A useful report distinguishes low-risk productivity use from material AI operations. It should identify high-impact agent workflows, unresolved control gaps, vendor-hosted AI dependencies, missing evidence, unusual exception trends, and areas where human review is weak. This helps leaders understand where trust is being assumed and where it is being governed.

The reporting should also connect to decisions. If boundary health is weak in a workflow, someone should own remediation. If evidence is missing, controls should be improved. If a vendor feature moves the boundary, procurement and risk owners should review it. Reporting without ownership does not strengthen trust.

The fifth handoff is human review

Human review is often presented as the safety valve for AI systems. It can be, but only when designed well. A human reviewer may over-trust an AI output, lack time to inspect sources, miss a subtle data issue, or assume another control already checked the action. Human involvement is not automatically meaningful oversight.

A useful review interface should show the objective, agent action, source context, data warnings, policy status, uncertainty, alternatives, and consequence of approval. The reviewer should be able to edit, reject, escalate, or request more information. The record should show what the reviewer saw and what they decided.

This is a trust boundary because the enterprise is shifting from AI recommendation to human-backed action. If the human cannot understand the decision, cannot change the outcome, or is pressured to approve quickly, the boundary is weak. Governance should design review around actual decision quality, not merely the presence of a person.

The sixth handoff is system action

System action is the moment an AI-assisted workflow affects a record, message, customer, employee, infrastructure, account, codebase, payment, case, or operational process. This is where errors become consequences. It is also where governance evidence becomes most valuable.

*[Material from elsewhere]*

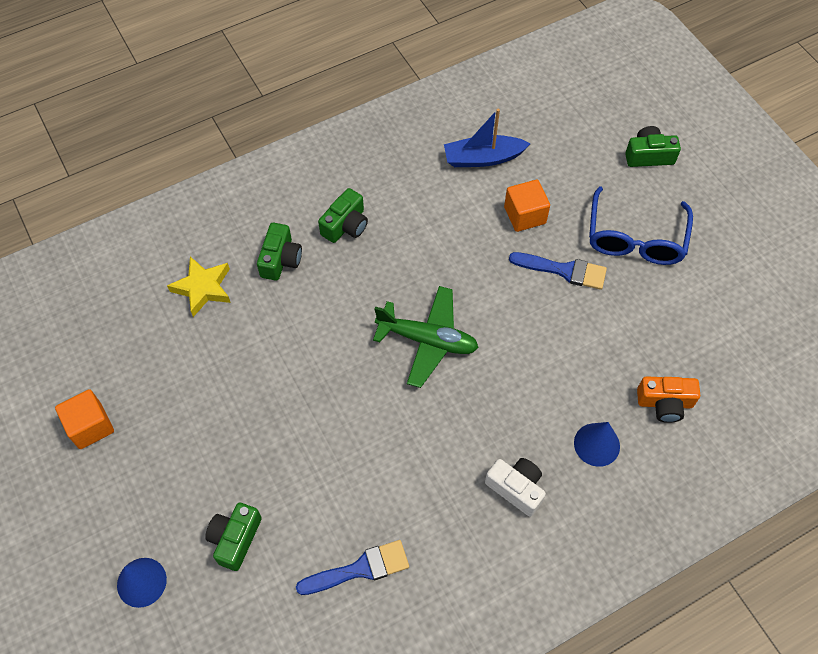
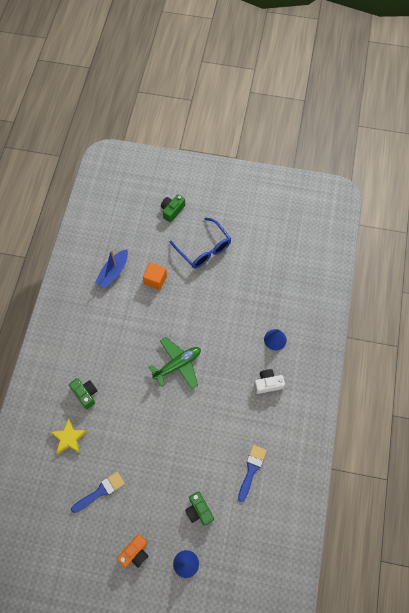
camera: 50 degrees left, 5 degrees up
(90, 426) = (94, 537): orange cube -> none
(346, 225) = (93, 353): green camera -> none
(564, 270) = (193, 287): blue brush -> blue brush (101, 491)
(665, 403) = (279, 301): orange camera -> orange camera (135, 553)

Before system action, the enterprise should know whether the action is reversible, external, customer-impacting, regulated, security-sensitive, privacy-relevant, or operationally material. High-impact actions should require stronger controls than low-risk drafting. If the action crosses a trust boundary, the system should require approval, block, or escalate.

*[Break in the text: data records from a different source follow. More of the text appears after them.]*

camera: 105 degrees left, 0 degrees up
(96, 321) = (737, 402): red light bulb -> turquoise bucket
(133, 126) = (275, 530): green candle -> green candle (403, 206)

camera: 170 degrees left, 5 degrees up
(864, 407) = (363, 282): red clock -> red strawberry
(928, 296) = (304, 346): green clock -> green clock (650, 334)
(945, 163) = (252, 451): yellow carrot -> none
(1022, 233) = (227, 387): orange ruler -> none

After system action, the record should be retained. Who initiated the action? Which agent acted? Which model, data, source, and tool were involved? Which policy decision applied? Was there an approval or exception? What changed in the system? Without this record, the organisation may know that an action occurred but not whether the trust boundary was managed.

Trust boundaries are also social

AI trust boundaries are not only technical. They are social and organisational. People may trust AI output because it sounds fluent, because it is embedded in an official tool, because a senior leader endorsed it, or because the work is urgent. Teams may assume that another function has reviewed a feature. Business owners may assume that security approval means governance approval.

These assumptions create risk. A confident model answer can mask uncertainty. An official vendor feature can feel approved even if no use-case review occurred. A human reviewer can become a rubber stamp. An agent can look like a helpful colleague while operating under broad authority. Governance should make trust assumptions visible and testable.

This is why training, communication, and workflow design matter. Users should understand which AI outputs can be relied on, which require verification, which data is restricted, and when approval is required. Trustworthy AI is not only about model behaviour. It is also about the human environment around the model.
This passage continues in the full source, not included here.